Human pose keypoint data:
+---+

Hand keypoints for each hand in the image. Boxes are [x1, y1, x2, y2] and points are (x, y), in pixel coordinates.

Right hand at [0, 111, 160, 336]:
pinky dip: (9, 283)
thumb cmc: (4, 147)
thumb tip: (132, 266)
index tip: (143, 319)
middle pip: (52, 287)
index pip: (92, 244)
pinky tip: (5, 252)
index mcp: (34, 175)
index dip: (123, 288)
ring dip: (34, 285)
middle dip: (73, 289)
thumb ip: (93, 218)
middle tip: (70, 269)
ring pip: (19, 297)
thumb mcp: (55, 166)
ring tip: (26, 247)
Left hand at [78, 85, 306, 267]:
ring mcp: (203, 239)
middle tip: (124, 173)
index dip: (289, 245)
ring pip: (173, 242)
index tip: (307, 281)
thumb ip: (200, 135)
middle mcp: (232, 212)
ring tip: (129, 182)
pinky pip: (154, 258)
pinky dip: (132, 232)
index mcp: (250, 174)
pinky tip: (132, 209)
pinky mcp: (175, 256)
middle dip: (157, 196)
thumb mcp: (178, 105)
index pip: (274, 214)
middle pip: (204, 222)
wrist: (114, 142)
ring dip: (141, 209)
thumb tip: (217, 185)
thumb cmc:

+---+

The answer must be the line containing "middle dip: (73, 289)" and every line after it through the last line of the records above, repeated exactly.

middle dip: (73, 289)
thumb ip: (93, 218)
middle tip: (70, 269)
ring pip: (19, 297)
thumb mcp: (55, 166)
ring tip: (26, 247)
Left hand at [78, 85, 306, 267]:
ring mcp: (203, 239)
middle tip: (124, 173)
index dip: (289, 245)
ring pip: (173, 242)
index tip: (307, 281)
thumb ip: (200, 135)
middle mcp: (232, 212)
ring tip: (129, 182)
pinky pip: (154, 258)
pinky dip: (132, 232)
index mcp: (250, 174)
pinky tip: (132, 209)
pinky mcp: (175, 256)
middle dip: (157, 196)
thumb mcp: (178, 105)
index pip: (274, 214)
middle pip: (204, 222)
wrist: (114, 142)
ring dip: (141, 209)
thumb tip: (217, 185)
thumb cmc:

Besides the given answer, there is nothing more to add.